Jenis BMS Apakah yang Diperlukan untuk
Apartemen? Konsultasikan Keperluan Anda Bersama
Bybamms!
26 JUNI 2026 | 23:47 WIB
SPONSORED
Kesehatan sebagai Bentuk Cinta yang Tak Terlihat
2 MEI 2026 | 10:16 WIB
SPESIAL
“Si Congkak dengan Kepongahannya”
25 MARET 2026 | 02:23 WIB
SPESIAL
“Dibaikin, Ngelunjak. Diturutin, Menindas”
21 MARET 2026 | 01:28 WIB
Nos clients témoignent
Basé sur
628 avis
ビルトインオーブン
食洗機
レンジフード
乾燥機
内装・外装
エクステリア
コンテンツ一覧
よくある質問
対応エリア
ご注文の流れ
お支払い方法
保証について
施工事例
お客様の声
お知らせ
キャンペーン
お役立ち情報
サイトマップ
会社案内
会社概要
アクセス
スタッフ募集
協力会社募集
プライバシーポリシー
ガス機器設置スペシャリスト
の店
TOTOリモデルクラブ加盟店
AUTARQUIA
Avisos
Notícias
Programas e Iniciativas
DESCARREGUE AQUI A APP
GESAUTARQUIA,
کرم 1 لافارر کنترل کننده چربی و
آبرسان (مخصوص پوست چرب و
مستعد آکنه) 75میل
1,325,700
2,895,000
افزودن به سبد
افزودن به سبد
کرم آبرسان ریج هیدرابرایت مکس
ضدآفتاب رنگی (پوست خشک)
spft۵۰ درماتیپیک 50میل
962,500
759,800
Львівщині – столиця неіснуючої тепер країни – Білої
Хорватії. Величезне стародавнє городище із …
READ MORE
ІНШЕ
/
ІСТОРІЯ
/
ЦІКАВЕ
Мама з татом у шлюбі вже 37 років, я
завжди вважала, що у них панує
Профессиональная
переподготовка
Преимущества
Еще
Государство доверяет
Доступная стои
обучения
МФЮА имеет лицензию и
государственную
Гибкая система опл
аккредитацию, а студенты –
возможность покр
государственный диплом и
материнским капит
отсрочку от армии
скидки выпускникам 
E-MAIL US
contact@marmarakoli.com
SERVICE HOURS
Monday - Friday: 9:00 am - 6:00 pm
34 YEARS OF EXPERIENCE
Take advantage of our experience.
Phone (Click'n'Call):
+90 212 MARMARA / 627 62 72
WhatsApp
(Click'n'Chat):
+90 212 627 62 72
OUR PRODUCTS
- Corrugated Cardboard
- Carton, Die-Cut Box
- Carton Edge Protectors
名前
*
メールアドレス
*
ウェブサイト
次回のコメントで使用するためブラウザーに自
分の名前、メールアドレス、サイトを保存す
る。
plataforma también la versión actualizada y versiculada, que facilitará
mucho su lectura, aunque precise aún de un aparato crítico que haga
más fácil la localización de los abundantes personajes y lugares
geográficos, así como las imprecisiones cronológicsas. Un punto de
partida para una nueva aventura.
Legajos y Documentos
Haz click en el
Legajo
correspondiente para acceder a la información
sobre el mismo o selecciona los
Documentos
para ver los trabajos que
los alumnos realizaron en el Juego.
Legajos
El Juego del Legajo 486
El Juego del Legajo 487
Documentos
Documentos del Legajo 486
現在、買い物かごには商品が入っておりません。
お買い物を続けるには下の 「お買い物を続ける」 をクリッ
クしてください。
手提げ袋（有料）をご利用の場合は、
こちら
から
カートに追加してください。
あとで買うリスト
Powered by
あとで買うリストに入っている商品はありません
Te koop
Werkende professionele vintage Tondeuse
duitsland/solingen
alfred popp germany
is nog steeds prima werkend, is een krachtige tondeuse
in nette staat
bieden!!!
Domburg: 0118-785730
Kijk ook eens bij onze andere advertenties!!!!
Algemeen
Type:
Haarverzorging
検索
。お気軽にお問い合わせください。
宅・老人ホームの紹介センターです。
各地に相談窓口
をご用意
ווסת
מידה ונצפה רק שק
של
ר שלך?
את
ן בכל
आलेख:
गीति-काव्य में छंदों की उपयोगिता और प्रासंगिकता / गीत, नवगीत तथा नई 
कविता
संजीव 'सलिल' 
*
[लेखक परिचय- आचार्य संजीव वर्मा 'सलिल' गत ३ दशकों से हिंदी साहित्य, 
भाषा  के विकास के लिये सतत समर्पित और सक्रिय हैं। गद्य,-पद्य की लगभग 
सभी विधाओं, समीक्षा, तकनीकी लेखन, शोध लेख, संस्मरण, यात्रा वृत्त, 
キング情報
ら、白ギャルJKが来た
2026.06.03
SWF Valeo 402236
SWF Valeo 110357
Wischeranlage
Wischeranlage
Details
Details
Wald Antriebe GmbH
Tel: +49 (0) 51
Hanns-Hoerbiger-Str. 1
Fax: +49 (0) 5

####

● Assigned task
Copy every line of text in the entries above character for character, in the same order, leaving nothing out.

● Answer for this exercise
Jenis BMS Apakah yang Diperlukan untuk
Apartemen? Konsultasikan Keperluan Anda Bersama
Bybamms!
26 JUNI 2026 | 23:47 WIB
SPONSORED
Kesehatan sebagai Bentuk Cinta yang Tak Terlihat
2 MEI 2026 | 10:16 WIB
SPESIAL
“Si Congkak dengan Kepongahannya”
25 MARET 2026 | 02:23 WIB
SPESIAL
“Dibaikin, Ngelunjak. Diturutin, Menindas”
21 MARET 2026 | 01:28 WIB
Nos clients témoignent
Basé sur
628 avis
ビルトインオーブン
食洗機
レンジフード
乾燥機
内装・外装
エクステリア
コンテンツ一覧
よくある質問
対応エリア
ご注文の流れ
お支払い方法
保証について
施工事例
お客様の声
お知らせ
キャンペーン
お役立ち情報
サイトマップ
会社案内
会社概要
アクセス
スタッフ募集
協力会社募集
プライバシーポリシー
ガス機器設置スペシャリスト
の店
TOTOリモデルクラブ加盟店
AUTARQUIA
Avisos
Notícias
Programas e Iniciativas
DESCARREGUE AQUI A APP
GESAUTARQUIA,
کرم 1 لافارر کنترل کننده چربی و
آبرسان (مخصوص پوست چرب و
مستعد آکنه) 75میل
1,325,700
2,895,000
افزودن به سبد
افزودن به سبد
کرم آبرسان ریج هیدرابرایت مکس
ضدآفتاب رنگی (پوست خشک)
spft۵۰ درماتیپیک 50میل
962,500
759,800
Львівщині – столиця неіснуючої тепер країни – Білої
Хорватії. Величезне стародавнє городище із …
READ MORE
ІНШЕ
/
ІСТОРІЯ
/
ЦІКАВЕ
Мама з татом у шлюбі вже 37 років, я
завжди вважала, що у них панує
Профессиональная
переподготовка
Преимущества
Еще
Государство доверяет
Доступная стои
обучения
МФЮА имеет лицензию и
государственную
Гибкая система опл
аккредитацию, а студенты –
возможность покр
государственный диплом и
материнским капит
отсрочку от армии
скидки выпускникам 
E-MAIL US
contact@marmarakoli.com
SERVICE HOURS
Monday - Friday: 9:00 am - 6:00 pm
34 YEARS OF EXPERIENCE
Take advantage of our experience.
Phone (Click'n'Call):
+90 212 MARMARA / 627 62 72
WhatsApp
(Click'n'Chat):
+90 212 627 62 72
OUR PRODUCTS
- Corrugated Cardboard
- Carton, Die-Cut Box
- Carton Edge Protectors
名前
*
メールアドレス
*
ウェブサイト
次回のコメントで使用するためブラウザーに自
分の名前、メールアドレス、サイトを保存す
る。
plataforma también la versión actualizada y versiculada, que facilitará
mucho su lectura, aunque precise aún de un aparato crítico que haga
más fácil la localización de los abundantes personajes y lugares
geográficos, así como las imprecisiones cronológicsas. Un punto de
partida para una nueva aventura.
Legajos y Documentos
Haz click en el
Legajo
correspondiente para acceder a la información
sobre el mismo o selecciona los
Documentos
para ver los trabajos que
los alumnos realizaron en el Juego.
Legajos
El Juego del Legajo 486
El Juego del Legajo 487
Documentos
Documentos del Legajo 486
現在、買い物かごには商品が入っておりません。
お買い物を続けるには下の 「お買い物を続ける」 をクリッ
クしてください。
手提げ袋（有料）をご利用の場合は、
こちら
から
カートに追加してください。
あとで買うリスト
Powered by
あとで買うリストに入っている商品はありません
Te koop
Werkende professionele vintage Tondeuse
duitsland/solingen
alfred popp germany
is nog steeds prima werkend, is een krachtige tondeuse
in nette staat
bieden!!!
Domburg: 0118-785730
Kijk ook eens bij onze andere advertenties!!!!
Algemeen
Type:
Haarverzorging
検索
。お気軽にお問い合わせください。
宅・老人ホームの紹介センターです。
各地に相談窓口
をご用意
ווסת
מידה ונצפה רק שק
של
ר שלך?
את
ן בכל
आलेख:
गीति-काव्य में छंदों की उपयोगिता और प्रासंगिकता / गीत, नवगीत तथा नई 
कविता
संजीव 'सलिल' 
*
[लेखक परिचय- आचार्य संजीव वर्मा 'सलिल' गत ३ दशकों से हिंदी साहित्य, 
भाषा  के विकास के लिये सतत समर्पित और सक्रिय हैं। गद्य,-पद्य की लगभग 
सभी विधाओं, समीक्षा, तकनीकी लेखन, शोध लेख, संस्मरण, यात्रा वृत्त, 
キング情報
ら、白ギャルJKが来た
2026.06.03
SWF Valeo 402236
SWF Valeo 110357
Wischeranlage
Wischeranlage
Details
Details
Wald Antriebe GmbH
Tel: +49 (0) 51
Hanns-Hoerbiger-Str. 1
Fax: +49 (0) 5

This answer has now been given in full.